■ **WHAT THIS TASK INVOLVES**: Extract every line of the listing that contains the word "ankle".

[Items from a data source]
_ _ _ _
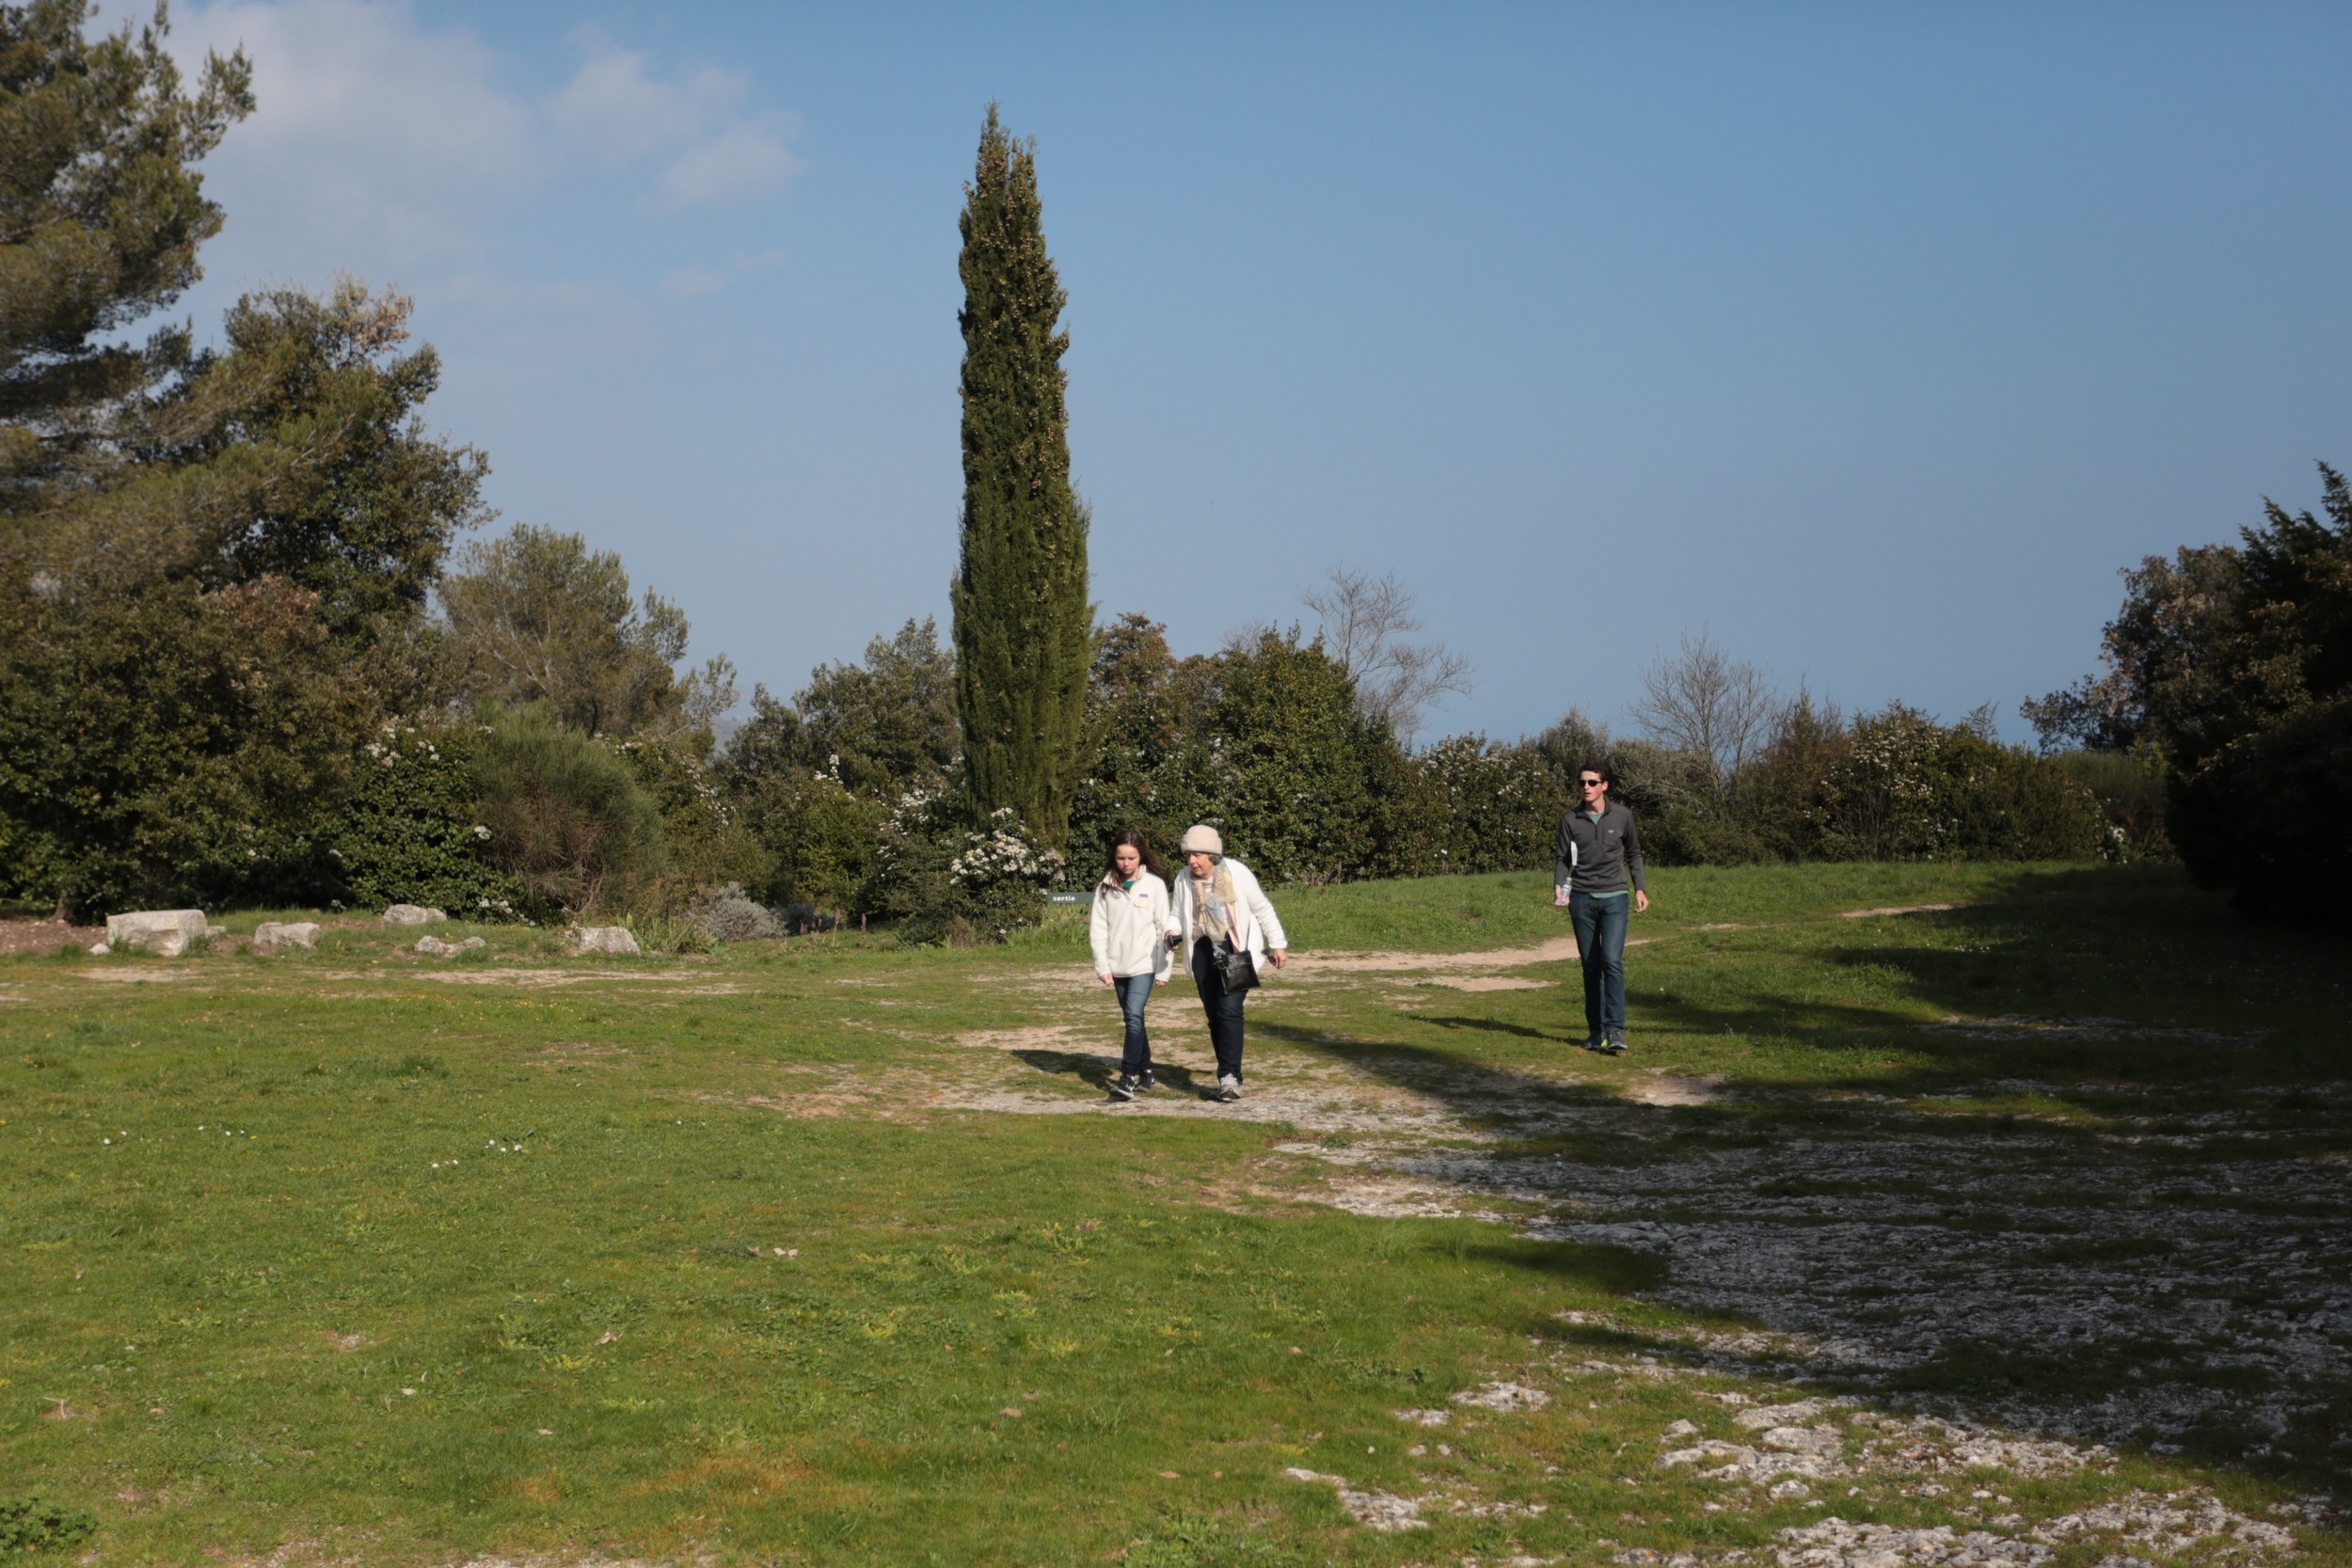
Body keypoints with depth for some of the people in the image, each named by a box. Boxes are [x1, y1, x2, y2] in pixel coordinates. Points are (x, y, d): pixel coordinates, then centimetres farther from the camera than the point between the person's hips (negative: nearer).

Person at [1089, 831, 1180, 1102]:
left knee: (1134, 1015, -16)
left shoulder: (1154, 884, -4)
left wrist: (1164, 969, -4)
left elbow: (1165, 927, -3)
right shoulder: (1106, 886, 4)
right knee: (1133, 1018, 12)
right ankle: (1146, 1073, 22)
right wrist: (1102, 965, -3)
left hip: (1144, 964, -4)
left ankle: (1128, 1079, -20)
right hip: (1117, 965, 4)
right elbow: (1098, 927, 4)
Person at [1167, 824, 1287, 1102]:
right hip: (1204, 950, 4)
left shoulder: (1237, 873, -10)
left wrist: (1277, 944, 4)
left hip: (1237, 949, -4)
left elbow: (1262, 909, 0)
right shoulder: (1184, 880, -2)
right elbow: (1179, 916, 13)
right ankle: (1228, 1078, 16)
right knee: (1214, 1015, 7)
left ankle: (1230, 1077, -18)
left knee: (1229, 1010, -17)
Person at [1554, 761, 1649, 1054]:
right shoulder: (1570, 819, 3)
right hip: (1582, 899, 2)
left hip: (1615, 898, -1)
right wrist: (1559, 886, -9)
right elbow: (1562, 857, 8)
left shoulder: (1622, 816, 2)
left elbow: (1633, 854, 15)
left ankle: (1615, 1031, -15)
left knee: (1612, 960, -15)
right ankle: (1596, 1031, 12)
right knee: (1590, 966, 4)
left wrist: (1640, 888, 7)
_ _ _ _
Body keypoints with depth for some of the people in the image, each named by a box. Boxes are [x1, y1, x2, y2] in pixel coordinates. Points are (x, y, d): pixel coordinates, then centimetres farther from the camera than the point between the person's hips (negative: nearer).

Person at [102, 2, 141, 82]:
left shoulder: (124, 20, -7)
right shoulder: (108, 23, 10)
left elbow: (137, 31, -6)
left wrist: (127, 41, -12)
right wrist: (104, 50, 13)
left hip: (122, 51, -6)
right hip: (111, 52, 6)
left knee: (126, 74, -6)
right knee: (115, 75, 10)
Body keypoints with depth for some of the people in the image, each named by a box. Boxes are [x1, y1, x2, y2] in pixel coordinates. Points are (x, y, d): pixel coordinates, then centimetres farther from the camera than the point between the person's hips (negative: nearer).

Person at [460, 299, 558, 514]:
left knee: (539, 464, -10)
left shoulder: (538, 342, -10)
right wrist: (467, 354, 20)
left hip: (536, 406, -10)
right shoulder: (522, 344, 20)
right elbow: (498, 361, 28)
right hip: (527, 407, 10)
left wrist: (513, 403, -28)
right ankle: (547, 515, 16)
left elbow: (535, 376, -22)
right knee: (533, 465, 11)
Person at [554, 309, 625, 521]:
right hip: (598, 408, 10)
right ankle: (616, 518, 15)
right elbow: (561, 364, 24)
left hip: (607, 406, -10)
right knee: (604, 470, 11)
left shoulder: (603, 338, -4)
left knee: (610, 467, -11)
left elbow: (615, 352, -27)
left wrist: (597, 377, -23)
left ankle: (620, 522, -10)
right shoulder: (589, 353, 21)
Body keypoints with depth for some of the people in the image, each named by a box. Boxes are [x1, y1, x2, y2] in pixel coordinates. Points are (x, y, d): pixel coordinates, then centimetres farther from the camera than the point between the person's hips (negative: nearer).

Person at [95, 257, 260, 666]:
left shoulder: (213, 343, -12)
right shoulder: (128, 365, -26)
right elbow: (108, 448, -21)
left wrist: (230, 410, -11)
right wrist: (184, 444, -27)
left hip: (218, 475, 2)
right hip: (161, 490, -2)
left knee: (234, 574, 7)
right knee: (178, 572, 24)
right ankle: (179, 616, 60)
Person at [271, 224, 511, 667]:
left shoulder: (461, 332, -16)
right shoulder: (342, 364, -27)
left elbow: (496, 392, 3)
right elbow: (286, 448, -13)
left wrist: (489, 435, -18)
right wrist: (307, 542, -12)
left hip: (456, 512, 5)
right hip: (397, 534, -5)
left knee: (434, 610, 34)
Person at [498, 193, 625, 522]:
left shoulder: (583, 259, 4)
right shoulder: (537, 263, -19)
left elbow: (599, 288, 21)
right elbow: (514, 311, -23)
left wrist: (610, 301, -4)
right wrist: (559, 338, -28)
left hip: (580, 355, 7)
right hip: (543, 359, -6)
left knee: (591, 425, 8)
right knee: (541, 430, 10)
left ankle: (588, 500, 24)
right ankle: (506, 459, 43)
_ _ _ _
■ **ANSWER SECTION**:
right ankle: (1146, 1073, 22)
left ankle: (1128, 1079, -20)
right ankle: (1228, 1078, 16)
left ankle: (1230, 1077, -18)
left ankle: (1615, 1031, -15)
right ankle: (1596, 1031, 12)
right ankle: (547, 515, 16)
right ankle: (616, 518, 15)
left ankle: (620, 522, -10)
right ankle: (179, 616, 60)
left ankle: (588, 500, 24)
right ankle: (506, 459, 43)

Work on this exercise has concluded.